I then wanted to get up and asked for my clothes, but my brother Jim suggested that I had better lie down for a while; I did so and just then felt a trifle sick, but I dropped asleep and slept soundly all night.

Next day I arose, dressed myself, and went out. Since then, I have called on all the neighbours and have done a great deal of work. Why on the day following, I went out and gave the horses a good currying, something they had not had for two months. I have, along with other work, been digging post-holes, loading stamps on a boat, lifting, sometimes, very heavy and have been attending meeting every night for two weeks, up till twelve o'clock, but have not felt the least tired, except a trifle fatigued on the Saturday night: but have not had the least pain.

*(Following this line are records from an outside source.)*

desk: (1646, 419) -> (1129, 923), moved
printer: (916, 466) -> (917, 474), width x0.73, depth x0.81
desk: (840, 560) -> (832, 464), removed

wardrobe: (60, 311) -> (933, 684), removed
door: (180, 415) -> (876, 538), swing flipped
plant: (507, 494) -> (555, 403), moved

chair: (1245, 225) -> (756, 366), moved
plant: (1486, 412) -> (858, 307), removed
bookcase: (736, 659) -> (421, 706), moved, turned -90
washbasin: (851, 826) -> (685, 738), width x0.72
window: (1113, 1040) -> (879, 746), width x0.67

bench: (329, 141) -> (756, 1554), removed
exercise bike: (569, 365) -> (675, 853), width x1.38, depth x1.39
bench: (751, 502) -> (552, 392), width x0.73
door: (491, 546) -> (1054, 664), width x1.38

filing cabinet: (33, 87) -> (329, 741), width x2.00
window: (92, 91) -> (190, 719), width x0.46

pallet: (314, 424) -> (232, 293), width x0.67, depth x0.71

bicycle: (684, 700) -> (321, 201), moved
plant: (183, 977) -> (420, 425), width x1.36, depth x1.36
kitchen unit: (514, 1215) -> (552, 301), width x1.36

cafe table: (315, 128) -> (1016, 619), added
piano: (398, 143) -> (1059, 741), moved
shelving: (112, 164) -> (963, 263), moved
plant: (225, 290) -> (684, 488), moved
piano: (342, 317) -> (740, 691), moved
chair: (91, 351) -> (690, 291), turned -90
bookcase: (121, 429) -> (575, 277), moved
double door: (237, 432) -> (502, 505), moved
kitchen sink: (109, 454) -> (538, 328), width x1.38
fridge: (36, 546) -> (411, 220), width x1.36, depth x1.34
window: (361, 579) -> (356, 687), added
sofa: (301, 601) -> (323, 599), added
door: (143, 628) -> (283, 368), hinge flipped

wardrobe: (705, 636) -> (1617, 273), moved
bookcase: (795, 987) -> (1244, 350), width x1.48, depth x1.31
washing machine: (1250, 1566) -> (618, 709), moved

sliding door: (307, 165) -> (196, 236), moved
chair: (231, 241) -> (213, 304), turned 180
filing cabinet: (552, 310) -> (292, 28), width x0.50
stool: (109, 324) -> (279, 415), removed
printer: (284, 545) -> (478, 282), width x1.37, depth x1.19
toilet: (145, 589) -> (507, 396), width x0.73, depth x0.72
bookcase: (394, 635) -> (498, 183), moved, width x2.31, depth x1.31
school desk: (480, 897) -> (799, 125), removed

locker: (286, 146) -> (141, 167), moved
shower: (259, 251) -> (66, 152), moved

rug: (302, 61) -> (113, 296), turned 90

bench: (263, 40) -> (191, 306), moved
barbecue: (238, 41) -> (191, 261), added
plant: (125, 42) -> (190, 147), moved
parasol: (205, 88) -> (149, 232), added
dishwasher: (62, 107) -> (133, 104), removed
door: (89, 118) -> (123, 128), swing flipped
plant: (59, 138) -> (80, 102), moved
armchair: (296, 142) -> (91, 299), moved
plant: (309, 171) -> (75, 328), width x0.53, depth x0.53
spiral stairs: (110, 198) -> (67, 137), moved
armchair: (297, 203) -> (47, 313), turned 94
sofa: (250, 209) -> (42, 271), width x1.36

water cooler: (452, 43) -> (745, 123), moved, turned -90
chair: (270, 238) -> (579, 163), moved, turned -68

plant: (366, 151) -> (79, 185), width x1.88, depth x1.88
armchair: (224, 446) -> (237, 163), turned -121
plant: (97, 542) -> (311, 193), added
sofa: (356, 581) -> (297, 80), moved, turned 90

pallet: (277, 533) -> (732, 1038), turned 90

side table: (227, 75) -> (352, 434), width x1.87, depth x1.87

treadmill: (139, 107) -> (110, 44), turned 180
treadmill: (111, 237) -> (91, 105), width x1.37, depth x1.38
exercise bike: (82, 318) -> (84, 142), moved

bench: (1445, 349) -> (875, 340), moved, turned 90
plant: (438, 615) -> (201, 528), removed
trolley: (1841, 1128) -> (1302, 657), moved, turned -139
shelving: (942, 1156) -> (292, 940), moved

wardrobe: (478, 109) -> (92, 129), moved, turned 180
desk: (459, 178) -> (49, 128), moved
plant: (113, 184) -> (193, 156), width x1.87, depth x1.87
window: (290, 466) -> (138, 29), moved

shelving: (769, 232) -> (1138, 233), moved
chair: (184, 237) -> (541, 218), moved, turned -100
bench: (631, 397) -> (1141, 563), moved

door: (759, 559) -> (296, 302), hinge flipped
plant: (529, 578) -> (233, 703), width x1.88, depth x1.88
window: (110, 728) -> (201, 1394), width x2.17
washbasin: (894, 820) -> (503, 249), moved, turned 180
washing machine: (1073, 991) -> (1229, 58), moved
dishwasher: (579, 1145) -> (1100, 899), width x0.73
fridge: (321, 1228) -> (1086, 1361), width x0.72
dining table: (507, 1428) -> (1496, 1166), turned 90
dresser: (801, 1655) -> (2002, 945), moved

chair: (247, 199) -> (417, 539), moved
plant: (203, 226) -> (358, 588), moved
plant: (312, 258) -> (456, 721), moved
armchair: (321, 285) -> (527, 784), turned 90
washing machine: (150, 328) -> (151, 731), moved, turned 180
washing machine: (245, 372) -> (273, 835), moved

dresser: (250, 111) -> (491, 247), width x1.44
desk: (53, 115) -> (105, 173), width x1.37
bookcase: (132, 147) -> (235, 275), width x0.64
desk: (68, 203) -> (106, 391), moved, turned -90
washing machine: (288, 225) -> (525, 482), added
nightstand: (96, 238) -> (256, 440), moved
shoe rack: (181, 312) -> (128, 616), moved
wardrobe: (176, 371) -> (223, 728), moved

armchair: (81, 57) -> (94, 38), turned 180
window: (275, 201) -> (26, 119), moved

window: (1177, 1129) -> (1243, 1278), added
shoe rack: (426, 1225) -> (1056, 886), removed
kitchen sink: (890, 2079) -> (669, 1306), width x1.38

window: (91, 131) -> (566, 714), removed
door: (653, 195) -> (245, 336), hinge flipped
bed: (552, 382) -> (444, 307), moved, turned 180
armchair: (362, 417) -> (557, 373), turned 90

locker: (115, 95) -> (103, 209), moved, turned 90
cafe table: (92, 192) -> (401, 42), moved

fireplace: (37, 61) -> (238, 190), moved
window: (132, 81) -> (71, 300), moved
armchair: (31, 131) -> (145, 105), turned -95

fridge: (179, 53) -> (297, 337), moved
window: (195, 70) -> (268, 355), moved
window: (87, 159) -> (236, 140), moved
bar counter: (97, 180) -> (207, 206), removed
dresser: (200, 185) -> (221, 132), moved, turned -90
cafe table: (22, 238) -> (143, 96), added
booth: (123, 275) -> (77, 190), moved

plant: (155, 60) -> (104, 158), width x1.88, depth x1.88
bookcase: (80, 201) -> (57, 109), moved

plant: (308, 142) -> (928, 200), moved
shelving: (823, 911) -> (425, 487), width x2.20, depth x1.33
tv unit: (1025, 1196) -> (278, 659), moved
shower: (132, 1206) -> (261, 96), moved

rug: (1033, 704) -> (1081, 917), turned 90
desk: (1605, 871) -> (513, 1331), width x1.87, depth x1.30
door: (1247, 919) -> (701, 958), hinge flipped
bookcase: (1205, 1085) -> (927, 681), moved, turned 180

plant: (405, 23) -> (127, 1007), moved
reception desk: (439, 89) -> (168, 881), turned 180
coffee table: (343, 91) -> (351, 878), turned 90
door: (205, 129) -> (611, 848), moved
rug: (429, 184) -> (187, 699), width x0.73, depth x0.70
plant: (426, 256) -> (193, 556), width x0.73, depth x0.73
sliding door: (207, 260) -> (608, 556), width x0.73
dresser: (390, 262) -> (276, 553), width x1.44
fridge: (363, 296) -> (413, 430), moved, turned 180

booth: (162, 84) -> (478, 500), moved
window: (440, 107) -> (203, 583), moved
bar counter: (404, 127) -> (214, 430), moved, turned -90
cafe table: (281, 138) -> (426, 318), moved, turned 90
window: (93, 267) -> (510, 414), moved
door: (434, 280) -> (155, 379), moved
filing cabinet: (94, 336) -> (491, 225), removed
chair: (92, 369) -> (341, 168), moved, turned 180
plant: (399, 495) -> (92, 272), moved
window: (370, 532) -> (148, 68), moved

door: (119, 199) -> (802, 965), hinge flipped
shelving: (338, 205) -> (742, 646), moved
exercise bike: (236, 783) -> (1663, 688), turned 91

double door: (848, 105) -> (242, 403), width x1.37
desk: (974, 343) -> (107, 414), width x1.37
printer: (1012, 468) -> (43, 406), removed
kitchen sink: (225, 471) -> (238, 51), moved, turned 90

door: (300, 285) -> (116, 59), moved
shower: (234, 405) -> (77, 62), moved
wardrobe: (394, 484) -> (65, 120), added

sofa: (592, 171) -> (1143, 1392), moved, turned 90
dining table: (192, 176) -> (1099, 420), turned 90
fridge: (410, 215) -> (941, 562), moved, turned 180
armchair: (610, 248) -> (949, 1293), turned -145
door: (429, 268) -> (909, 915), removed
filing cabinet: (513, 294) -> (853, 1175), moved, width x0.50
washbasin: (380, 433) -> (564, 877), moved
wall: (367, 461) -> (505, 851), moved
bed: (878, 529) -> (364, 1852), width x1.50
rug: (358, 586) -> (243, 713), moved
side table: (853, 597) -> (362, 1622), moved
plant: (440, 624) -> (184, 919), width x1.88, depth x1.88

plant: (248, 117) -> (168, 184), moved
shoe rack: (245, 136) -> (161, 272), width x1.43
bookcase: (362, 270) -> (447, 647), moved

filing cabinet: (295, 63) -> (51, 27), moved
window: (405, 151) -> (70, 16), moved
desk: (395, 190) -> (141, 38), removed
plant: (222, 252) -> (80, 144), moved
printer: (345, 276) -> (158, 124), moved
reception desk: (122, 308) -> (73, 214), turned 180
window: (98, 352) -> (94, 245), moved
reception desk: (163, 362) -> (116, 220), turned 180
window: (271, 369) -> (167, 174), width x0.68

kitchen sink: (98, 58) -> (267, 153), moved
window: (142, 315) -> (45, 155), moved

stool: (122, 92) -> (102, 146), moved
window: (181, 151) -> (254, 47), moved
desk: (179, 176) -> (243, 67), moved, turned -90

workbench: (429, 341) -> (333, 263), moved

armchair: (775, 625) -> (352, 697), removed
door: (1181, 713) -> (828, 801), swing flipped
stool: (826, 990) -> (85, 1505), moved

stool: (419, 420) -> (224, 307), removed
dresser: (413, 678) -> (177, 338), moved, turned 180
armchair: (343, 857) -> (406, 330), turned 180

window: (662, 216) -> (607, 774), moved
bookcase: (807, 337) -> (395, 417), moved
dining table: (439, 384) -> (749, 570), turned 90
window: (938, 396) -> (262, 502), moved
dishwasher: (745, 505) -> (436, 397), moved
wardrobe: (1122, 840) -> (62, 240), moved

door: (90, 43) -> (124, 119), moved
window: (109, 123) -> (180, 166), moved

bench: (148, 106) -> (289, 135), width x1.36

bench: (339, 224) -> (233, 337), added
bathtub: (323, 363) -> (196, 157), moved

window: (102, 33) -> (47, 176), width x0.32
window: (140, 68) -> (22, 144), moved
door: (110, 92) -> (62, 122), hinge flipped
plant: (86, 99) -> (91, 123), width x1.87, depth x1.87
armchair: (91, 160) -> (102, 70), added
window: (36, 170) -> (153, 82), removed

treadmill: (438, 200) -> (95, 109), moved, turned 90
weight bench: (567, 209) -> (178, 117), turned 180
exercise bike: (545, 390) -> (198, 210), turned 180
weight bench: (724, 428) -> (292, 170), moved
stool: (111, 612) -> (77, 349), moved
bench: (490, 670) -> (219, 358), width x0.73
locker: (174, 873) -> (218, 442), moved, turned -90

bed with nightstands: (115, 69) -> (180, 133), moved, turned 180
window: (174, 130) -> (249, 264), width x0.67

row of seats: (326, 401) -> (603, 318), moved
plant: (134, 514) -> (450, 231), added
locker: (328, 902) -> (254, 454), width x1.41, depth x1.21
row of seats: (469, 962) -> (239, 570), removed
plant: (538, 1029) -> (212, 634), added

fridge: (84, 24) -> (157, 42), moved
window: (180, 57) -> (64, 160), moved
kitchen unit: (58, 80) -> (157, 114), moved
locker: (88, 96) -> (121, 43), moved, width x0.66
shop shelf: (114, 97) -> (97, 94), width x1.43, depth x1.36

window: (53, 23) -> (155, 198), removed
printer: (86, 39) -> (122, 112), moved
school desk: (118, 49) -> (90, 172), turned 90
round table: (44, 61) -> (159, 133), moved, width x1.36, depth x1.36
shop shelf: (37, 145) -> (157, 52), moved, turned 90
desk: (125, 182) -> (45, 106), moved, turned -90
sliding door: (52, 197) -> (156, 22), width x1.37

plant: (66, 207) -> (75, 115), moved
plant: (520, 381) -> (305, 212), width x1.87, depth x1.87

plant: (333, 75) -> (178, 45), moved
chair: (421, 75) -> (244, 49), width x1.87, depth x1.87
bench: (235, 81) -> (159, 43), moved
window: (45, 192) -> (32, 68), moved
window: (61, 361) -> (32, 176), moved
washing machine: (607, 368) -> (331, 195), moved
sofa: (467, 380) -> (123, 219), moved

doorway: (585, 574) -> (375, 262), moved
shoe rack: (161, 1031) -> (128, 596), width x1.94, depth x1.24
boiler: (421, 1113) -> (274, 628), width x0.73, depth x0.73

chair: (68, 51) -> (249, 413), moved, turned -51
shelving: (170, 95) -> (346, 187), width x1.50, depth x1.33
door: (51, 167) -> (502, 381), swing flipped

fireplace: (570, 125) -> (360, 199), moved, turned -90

I have been perfectly happy ever since, feel like working for the Lord all the time now and I think He has raised me as a sign of His miraculous power, to do a great work and to make me a testimony of that power. I am confident that it was God's interposition that has brought me back from a bed of death to health and strength, nothing else could have done it.

Faithfully yours,
Francis W. Sweet, Jr.

We, the undersigned, do testify that Mr. Sweet was as sick and suffered as he has stated in the above, and that ever since Thursday, April 9th, 1891, he has been, so far as we see, in perfect health.


Mr. Fred L. Sweet, Gesto, Ontario
Mr. John Humber, Cottam, Ontario
Rev. M.F. Hawley, Gesto, Ontario
Wm. Blight, Gesto, Ontario
F.M. Latam, Gesto, Ontario
M. Barrett, Gesto, Ontario
James Sweet, Kingsville, Ontario

Lois Sweet, a great grand daughter of Francis Sweet Jr., is associate professor with the School of Journalism and Communication, Carleton University, Ottawa.